Records contained in a dataset:
--*--

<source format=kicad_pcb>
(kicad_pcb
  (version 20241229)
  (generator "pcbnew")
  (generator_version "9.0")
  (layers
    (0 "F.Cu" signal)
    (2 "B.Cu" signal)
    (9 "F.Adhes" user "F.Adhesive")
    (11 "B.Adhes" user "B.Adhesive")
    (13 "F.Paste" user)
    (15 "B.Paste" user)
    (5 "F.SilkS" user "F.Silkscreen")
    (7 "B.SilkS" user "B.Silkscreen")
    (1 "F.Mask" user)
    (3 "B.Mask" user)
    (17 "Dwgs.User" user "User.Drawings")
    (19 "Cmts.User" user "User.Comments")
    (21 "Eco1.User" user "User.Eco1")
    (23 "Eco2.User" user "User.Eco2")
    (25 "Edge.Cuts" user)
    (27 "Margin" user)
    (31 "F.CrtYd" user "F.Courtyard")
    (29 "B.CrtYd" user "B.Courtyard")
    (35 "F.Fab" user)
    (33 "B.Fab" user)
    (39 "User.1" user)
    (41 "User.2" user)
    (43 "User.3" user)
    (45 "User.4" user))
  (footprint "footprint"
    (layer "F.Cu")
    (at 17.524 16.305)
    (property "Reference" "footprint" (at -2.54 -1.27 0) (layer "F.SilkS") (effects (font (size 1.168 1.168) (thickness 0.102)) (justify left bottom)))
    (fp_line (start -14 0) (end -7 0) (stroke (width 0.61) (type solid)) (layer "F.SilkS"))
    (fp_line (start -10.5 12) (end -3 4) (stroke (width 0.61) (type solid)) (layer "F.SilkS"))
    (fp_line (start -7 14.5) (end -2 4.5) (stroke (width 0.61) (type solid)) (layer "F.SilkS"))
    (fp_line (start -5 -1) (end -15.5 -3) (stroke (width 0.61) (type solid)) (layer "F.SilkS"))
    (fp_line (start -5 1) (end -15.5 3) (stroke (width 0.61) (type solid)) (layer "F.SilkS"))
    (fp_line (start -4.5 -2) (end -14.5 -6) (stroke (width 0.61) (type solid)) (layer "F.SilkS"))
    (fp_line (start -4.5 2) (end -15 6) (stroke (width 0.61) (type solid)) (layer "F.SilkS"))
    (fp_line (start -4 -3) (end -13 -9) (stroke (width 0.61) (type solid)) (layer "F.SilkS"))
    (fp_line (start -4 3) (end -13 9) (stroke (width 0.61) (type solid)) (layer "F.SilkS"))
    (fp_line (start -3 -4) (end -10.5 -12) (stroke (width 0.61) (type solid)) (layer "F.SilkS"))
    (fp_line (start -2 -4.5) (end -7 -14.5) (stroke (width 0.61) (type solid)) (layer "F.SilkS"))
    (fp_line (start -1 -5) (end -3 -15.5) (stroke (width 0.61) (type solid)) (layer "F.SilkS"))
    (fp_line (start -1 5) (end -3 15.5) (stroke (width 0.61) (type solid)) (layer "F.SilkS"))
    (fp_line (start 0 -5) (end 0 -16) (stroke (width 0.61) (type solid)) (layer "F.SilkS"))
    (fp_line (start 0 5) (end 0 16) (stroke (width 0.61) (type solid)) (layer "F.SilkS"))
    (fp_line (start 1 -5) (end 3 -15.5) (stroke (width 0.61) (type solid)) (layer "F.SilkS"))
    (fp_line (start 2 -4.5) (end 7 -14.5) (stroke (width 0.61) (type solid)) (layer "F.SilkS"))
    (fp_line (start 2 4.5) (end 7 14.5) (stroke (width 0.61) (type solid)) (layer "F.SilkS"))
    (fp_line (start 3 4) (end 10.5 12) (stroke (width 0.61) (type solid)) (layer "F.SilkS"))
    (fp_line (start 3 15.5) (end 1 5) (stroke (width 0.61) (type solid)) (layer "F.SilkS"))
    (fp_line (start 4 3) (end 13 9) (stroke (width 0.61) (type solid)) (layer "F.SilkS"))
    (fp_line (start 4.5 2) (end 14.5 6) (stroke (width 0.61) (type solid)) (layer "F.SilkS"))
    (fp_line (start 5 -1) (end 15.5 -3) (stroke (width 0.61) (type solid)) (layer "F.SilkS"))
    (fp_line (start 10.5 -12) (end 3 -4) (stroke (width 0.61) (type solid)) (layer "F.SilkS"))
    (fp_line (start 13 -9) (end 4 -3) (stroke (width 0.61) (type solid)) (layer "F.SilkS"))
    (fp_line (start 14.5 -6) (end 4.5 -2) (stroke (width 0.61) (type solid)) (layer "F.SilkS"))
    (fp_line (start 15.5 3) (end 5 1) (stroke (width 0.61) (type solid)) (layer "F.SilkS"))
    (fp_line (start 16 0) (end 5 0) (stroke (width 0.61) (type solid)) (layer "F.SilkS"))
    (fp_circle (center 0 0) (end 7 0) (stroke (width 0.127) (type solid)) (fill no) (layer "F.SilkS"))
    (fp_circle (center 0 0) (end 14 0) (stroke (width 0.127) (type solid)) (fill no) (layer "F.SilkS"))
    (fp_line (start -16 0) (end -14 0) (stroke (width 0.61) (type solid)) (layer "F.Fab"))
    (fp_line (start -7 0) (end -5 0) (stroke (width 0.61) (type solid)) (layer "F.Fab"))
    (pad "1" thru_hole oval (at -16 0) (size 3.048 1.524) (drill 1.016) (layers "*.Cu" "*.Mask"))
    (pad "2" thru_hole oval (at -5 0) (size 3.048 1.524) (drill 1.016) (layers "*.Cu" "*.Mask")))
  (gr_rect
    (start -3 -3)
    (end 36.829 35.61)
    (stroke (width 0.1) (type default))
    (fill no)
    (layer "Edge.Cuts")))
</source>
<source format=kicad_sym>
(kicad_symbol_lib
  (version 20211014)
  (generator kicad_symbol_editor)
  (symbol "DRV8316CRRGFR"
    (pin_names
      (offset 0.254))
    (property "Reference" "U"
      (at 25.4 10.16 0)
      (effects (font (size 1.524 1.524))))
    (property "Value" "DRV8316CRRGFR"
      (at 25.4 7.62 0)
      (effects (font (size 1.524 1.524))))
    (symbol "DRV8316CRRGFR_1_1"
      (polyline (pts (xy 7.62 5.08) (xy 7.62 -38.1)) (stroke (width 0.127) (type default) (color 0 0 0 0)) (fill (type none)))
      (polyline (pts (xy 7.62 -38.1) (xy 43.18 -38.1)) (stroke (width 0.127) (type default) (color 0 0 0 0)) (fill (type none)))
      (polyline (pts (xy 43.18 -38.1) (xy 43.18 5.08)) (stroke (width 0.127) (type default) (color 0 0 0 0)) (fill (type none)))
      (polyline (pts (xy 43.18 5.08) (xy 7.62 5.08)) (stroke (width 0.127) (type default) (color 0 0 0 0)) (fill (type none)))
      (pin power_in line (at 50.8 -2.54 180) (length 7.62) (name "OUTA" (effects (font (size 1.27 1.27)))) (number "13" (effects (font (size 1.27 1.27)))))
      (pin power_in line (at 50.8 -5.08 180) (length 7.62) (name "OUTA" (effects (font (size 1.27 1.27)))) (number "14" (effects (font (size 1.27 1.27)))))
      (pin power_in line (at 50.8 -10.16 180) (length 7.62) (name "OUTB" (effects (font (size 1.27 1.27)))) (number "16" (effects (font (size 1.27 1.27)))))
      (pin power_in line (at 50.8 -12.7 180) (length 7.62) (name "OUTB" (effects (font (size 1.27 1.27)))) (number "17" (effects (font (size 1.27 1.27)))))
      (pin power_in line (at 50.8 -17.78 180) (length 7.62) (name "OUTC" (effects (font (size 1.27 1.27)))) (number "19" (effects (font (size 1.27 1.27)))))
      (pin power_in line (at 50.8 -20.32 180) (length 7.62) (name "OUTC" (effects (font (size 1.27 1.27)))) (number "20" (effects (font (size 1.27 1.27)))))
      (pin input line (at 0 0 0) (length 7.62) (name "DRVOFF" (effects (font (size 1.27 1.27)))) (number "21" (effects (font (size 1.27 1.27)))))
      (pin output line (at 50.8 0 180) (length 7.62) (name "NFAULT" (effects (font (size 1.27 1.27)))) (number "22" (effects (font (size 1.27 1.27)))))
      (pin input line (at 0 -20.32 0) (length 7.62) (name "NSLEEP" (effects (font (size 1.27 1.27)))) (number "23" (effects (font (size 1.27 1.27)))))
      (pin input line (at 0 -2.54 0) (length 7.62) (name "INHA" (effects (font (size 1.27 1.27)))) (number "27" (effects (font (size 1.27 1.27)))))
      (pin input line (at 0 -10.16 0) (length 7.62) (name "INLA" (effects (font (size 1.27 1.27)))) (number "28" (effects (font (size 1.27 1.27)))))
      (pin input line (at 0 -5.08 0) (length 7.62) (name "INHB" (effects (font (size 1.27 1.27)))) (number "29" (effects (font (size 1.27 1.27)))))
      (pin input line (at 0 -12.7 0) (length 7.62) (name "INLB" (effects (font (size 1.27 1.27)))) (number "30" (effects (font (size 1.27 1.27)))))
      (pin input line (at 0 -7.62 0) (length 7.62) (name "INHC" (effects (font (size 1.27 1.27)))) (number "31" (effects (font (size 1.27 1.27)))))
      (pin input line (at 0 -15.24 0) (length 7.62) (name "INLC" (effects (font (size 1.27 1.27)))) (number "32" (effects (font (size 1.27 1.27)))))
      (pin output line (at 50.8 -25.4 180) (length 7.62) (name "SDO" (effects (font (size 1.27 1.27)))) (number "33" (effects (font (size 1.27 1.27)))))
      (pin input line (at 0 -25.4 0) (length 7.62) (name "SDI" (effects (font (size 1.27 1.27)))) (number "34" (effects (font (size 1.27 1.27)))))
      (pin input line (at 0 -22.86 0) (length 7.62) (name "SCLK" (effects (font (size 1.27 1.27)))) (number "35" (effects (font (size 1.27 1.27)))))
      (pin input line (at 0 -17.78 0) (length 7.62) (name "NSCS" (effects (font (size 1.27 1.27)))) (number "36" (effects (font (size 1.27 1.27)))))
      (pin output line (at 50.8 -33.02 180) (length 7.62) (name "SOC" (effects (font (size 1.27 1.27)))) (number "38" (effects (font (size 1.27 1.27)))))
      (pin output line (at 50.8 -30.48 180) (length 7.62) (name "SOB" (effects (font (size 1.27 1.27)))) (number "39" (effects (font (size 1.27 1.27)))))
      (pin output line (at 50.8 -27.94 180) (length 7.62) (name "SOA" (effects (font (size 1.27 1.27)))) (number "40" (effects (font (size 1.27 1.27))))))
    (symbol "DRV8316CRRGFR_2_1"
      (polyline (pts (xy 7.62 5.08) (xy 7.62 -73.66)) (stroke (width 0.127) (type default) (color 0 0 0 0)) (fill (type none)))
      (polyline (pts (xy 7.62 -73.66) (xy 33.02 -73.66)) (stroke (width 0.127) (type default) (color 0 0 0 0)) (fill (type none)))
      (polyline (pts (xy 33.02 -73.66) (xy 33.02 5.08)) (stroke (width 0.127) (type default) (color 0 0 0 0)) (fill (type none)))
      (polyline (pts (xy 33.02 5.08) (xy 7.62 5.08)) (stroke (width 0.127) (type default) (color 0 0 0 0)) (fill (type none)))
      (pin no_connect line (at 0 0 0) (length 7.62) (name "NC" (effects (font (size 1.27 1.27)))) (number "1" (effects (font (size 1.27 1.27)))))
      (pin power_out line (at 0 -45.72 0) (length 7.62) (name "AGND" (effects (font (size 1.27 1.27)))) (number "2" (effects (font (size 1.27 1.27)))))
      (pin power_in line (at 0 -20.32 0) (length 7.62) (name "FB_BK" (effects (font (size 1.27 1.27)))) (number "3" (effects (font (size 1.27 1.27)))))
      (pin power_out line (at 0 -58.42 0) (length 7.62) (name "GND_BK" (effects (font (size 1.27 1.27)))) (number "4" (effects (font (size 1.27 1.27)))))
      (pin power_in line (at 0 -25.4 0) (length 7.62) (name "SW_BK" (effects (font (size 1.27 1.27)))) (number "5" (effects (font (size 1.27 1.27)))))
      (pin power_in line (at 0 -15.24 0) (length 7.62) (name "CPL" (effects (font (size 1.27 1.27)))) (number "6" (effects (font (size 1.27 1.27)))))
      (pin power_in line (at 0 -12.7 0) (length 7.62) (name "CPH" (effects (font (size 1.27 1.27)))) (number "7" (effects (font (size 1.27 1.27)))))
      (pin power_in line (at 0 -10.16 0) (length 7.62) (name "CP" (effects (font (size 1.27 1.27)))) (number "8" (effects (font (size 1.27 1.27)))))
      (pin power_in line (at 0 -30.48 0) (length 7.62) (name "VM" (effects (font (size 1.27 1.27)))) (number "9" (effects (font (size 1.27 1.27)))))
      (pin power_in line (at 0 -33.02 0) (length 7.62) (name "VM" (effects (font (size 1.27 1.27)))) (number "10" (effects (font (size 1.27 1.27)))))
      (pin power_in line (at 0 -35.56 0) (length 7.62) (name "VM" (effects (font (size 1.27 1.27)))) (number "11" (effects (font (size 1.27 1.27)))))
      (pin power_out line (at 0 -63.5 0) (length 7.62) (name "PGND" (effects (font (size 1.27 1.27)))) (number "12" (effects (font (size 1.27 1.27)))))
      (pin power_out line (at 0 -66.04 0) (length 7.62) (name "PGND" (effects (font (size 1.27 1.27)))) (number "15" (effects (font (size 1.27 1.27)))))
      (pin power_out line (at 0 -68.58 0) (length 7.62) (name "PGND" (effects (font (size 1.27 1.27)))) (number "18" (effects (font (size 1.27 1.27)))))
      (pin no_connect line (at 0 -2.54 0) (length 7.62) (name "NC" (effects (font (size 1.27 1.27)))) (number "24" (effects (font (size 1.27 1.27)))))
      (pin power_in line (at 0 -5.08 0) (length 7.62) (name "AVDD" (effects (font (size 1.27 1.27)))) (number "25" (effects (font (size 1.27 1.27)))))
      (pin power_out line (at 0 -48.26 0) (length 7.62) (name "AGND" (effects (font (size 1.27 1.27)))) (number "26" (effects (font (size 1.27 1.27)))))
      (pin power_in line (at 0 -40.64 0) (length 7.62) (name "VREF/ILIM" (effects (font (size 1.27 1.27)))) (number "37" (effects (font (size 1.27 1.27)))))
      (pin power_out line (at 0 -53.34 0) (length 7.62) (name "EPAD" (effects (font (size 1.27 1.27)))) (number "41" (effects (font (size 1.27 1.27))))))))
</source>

--*--

Task statement —
Output only the lines from the line that contains "(pin no_connect line (at 0 -2.54" through the end of the entries, both included, exactly as they appear.

Task result —
      (pin no_connect line (at 0 -2.54 0) (length 7.62) (name "NC" (effects (font (size 1.27 1.27)))) (number "24" (effects (font (size 1.27 1.27)))))
      (pin power_in line (at 0 -5.08 0) (length 7.62) (name "AVDD" (effects (font (size 1.27 1.27)))) (number "25" (effects (font (size 1.27 1.27)))))
      (pin power_out line (at 0 -48.26 0) (length 7.62) (name "AGND" (effects (font (size 1.27 1.27)))) (number "26" (effects (font (size 1.27 1.27)))))
      (pin power_in line (at 0 -40.64 0) (length 7.62) (name "VREF/ILIM" (effects (font (size 1.27 1.27)))) (number "37" (effects (font (size 1.27 1.27)))))
      (pin power_out line (at 0 -53.34 0) (length 7.62) (name "EPAD" (effects (font (size 1.27 1.27)))) (number "41" (effects (font (size 1.27 1.27))))))))
</source>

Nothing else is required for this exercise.